You didn’t choose the wrong tools.
You chose the best tools available at the time.
The problem is that your business kept growing — and the tools didn’t.
This is one of the most common situations I see when I sit down with an SME owner for the first time. Not chaos. Not bad management. Just a quiet, growing mismatch between how the business actually works and what the software was designed to do.
And the longer that mismatch goes unaddressed, the more invisible workarounds accumulate around it.
The problem with off-the-shelf
Most business software is built for a fictional average company. It assumes you have a fairly standard sales process, a fairly standard way of tracking jobs or orders, a fairly standard reporting cadence.
Your business probably isn’t average. The way you price. The way you allocate work. The way your team hands off between departments. The information your clients expect from you. These things are specific to you — and they’ve developed over years of learning what actually works.
Off-the-shelf platforms don’t know any of that. So one of two things tends to happen:
- You reshape your processes to fit the software — and lose some of what made you good.
- You keep your processes and build workarounds around the software — spreadsheets, manual steps, tribal knowledge.
Most SMEs end up doing a bit of both. And neither option is free.
The workaround tax
Workarounds are insidious because they work. That’s the problem.
Someone creates a spreadsheet to capture the information the system can’t hold. Someone adds a manual step to the end of a process because the handoff doesn’t quite happen automatically. Someone keeps a personal notebook of the things the system gets wrong.
These fixes work well enough that nobody flags them as a problem. They just quietly become part of the job.
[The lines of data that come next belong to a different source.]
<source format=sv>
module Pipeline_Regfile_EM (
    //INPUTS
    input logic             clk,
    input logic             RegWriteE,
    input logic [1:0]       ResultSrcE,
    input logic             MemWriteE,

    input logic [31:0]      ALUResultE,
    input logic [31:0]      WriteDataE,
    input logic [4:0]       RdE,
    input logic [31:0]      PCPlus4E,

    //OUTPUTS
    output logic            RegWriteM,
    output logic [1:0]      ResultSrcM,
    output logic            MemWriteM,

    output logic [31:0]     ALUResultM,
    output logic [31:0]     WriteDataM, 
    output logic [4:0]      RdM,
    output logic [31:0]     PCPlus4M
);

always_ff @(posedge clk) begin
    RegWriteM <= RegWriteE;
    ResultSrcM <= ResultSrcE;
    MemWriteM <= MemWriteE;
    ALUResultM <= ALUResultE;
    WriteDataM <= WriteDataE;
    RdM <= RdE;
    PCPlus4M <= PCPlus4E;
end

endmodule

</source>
But collectively, they represent a tax on your team’s time — paid every single day, invisibly, in minutes that add up to hours.
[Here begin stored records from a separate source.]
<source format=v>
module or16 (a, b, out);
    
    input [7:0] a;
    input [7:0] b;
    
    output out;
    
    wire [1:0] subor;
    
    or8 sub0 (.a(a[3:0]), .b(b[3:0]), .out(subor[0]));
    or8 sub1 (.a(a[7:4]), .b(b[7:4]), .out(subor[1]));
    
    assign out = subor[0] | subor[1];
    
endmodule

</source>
And they carry a second, less obvious cost: they make your business fragile. When the person who owns the workaround leaves, the knowledge goes with them. When the business grows, the workaround breaks. When you try to bring in new technology, you discover the workarounds are load-bearing.
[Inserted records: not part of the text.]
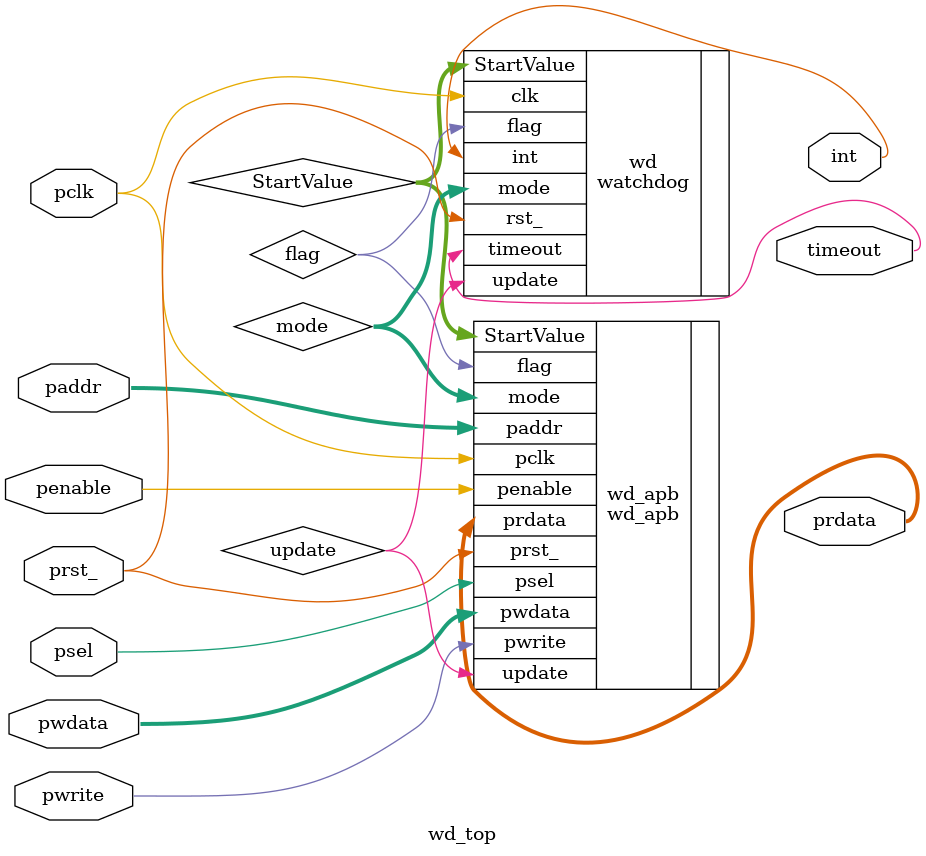
<source format=v>
/*
* watch dog top module
  * */

 module wd_top( input pclk,
                input prst_,
                input pwrite,
                input psel,
                input penable,
                input   [7:0]   paddr,
                input   [7:0]   pwdata,
                output  [7:0]   prdata,
                output          timeout,
                output          int
              );

wire  [31:0]  StartValue;
wire  [1:0]   mode;
wire  flag;
wire  update;

wd_apb wd_apb(  .pclk(pclk),
                .prst_(prst_),
                .pwrite(pwrite),
                .psel(psel),
                .penable(penable),
                .paddr(paddr),
                .pwdata(pwdata),
                .prdata(prdata),
                .flag(flag),
                .mode(mode),
                .update(update),
                .StartValue(StartValue)
               
);            
watchdog wd(  .clk(pclk),
              .rst_(prst_),
              .flag(flag),
              .mode(mode),
              .update(update),
              .StartValue(StartValue),
              .timeout(timeout),
              .int(int)

);
 endmodule

</source>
Why nobody stops to fix it
I ask almost every business owner I meet the same question: when did you last step back and look at whether your systems actually fit the way you work?
The honest answer is almost always: not recently. Sometimes never.
It’s not laziness. It’s that there’s always something more urgent. Sales to close. Problems to solve. People to manage. The systems feel like background infrastructure — uncomfortable but functional, like a draughty office you’ve stopped noticing.
The irony is that the systems are often the reason everything else feels so relentless.
When data lives in three places and someone has to reconcile it manually every week, that’s not a minor inconvenience — it’s a structural drag on the whole business. When onboarding a new team member takes twice as long as it should because the processes are in people’s heads and not in the system, that’s a growth constraint hiding in plain sight.
What a fresh pair of eyes actually does
This is something I’ve been doing more of recently — working with SMEs not just to build software, but to take a step back first and ask the right questions.
What are your actual processes? Where does information travel, and where does it get stuck? Which parts of the system are genuinely working, and which parts have accumulated workarounds that nobody questions any more?
It’s the kind of thinking that a larger business would have a CTO for. Someone whose job is to look across the whole technology picture — not just maintain what’s there, but ask whether what’s there is actually serving the business.
Most SMEs don’t need a full-time CTO. But they do benefit enormously from that thinking, done well, at the right moments.
The businesses that grow most smoothly aren’t the ones with the most sophisticated software. They’re the ones whose systems actually fit how they work.
A question worth sitting with this week
Think about the last time you had to explain to a new team member why something is done a particular way. Was the answer “because the system works better like this” — or was it “because the system doesn’t quite do what we need, so we do it this way instead”?
If it’s the second one more often than the first, that’s worth paying attention to.